Oak Ridge Institute for Science and Education, U.S. Environmental Protection Agency, Office of Research and Development, National Health and Environmental Effects Research Laboratory, Gulf Ecology Division, 1 Sabine Island Drive, Gulf Breeze, Florida 32561, United States.
U.S. Environmental Protection Agency, Office of Research and Development, National Health and Environmental Effects Research Laboratory, Gulf Ecology Division, 1 Sabine Island Drive, Gulf Breeze, Florida 32561, United States.
Environ Sci Technol. 2016 Dec 20;50(24):13195-13205. doi: 10.1021/acs.est.6b03220. Epub 2016 Dec 8.
Rule-based weight of evidence approaches to ecological risk assessment may not account for uncertainties and generally lack probabilistic integration of lines of evidence. Bayesian networks allow causal inferences to be made from evidence by including causal knowledge about the problem, using this knowledge with probabilistic calculus to combine multiple lines of evidence, and minimizing biases in predicting or diagnosing causal relationships. Too often, sources of uncertainty in conventional weight of evidence approaches are ignored that can be accounted for with Bayesian networks. Specifying and propagating uncertainties improve the ability of models to incorporate strength of the evidence in the risk management phase of an assessment.
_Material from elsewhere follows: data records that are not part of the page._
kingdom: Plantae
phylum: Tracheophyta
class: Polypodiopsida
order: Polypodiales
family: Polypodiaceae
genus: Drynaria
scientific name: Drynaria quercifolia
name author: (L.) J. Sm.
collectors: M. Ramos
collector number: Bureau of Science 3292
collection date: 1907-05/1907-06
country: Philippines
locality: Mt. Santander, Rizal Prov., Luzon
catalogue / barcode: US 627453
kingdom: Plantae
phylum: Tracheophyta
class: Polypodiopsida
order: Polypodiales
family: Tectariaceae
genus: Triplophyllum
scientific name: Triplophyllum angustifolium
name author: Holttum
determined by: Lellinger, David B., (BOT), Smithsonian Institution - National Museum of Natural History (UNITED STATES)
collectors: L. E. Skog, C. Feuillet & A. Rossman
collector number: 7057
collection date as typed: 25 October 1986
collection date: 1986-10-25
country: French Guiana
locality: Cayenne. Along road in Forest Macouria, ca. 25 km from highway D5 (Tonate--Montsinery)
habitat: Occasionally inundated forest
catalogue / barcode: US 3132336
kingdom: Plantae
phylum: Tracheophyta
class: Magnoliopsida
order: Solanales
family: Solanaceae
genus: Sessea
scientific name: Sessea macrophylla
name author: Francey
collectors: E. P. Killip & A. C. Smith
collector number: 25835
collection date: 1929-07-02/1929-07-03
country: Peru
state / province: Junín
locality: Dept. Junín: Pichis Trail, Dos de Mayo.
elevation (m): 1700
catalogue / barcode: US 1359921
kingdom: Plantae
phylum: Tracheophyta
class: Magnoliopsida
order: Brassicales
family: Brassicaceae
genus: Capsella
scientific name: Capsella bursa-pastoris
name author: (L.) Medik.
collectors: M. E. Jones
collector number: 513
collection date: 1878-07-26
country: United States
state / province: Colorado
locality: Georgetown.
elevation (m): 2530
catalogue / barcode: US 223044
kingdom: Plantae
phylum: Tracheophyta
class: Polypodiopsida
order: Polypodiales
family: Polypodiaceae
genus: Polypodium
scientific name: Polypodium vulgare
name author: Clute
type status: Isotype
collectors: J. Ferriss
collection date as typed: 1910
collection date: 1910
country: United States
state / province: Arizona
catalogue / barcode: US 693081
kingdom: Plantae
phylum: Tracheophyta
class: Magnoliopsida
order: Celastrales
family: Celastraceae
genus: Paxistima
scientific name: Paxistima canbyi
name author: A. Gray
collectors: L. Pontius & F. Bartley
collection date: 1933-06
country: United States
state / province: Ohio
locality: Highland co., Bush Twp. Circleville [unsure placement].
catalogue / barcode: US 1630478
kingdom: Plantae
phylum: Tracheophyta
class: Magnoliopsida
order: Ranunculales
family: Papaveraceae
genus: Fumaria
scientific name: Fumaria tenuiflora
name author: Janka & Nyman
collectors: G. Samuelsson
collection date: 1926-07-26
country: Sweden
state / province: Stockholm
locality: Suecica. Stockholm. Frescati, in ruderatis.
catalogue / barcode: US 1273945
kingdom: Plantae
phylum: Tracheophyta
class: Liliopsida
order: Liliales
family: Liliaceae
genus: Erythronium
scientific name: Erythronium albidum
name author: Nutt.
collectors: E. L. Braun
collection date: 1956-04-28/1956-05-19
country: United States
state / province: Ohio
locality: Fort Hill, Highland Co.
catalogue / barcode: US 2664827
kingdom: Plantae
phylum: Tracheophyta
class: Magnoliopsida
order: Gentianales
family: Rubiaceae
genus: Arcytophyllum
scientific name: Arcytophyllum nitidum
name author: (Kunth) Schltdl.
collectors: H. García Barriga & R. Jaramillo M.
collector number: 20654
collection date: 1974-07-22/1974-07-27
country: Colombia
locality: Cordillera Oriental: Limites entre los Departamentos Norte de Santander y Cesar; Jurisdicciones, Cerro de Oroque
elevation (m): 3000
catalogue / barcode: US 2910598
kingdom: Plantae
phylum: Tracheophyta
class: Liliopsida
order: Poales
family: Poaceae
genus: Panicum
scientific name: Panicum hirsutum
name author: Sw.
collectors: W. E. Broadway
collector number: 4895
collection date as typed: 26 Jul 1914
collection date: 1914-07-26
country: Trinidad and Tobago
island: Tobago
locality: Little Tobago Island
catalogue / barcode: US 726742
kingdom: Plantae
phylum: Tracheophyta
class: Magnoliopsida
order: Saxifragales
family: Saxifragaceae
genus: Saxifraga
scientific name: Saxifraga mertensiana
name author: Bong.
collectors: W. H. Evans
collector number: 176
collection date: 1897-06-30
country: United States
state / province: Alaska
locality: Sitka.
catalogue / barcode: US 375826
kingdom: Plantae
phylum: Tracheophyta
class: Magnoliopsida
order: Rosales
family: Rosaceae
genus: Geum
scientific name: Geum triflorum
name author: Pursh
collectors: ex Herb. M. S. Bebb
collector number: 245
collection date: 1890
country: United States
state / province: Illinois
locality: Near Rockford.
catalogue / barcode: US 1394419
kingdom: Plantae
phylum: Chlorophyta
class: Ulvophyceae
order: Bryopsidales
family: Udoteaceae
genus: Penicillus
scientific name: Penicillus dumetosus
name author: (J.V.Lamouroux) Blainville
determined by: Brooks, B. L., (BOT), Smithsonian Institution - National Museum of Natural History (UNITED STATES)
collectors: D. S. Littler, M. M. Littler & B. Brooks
Probabilistic inference from a Bayesian network allows evaluation of changes in uncertainty for variables from the evidence. The network structure and probabilistic framework of a Bayesian approach provide advantages over qualitative approaches in weight of evidence for capturing the impacts of multiple sources of quantifiable uncertainty on predictions of ecological risk. Bayesian networks can facilitate the development of evidence-based policy under conditions of uncertainty by incorporating analytical inaccuracies or the implications of imperfect information, structuring and communicating causal issues through qualitative directed graph formulations, and quantitatively comparing the causal power of multiple stressors on valued ecological resources. These aspects are demonstrated through hypothetical problem scenarios that explore some major benefits of using Bayesian networks for reasoning and making inferences in evidence-based policy.
基于规则的证据权重方法在进行生态风险评估时可能无法考虑不确定性,并且通常缺乏对证据的概率综合。贝叶斯网络通过包括有关问题的因果知识,利用概率演算将多个证据线索结合起来,并最小化预测或诊断因果关系时的偏差,从而可以从证据中做出因果推断。在传统的证据权重方法中,经常忽略了可以用贝叶斯网络来解释的不确定性来源。指定和传播不确定性可以提高模型在评估的风险管理阶段将证据强度纳入其中的能力。从贝叶斯网络进行概率推断可以评估证据中变量的不确定性变化。贝叶斯方法的网络结构和概率框架在捕捉多个可量化不确定性源对生态风险预测的影响方面,相对于证据权重的定性方法具有优势。贝叶斯网络可以通过纳入分析不准确性或不完善信息的影响、通过定性有向图公式构建和传达因果问题、以及定量比较多个胁迫因素对有价值生态资源的因果作用,在不确定条件下促进基于证据的政策的制定。这些方面通过探索使用贝叶斯网络进行基于证据的政策中的推理和推断的一些主要好处的假设问题场景得到了展示。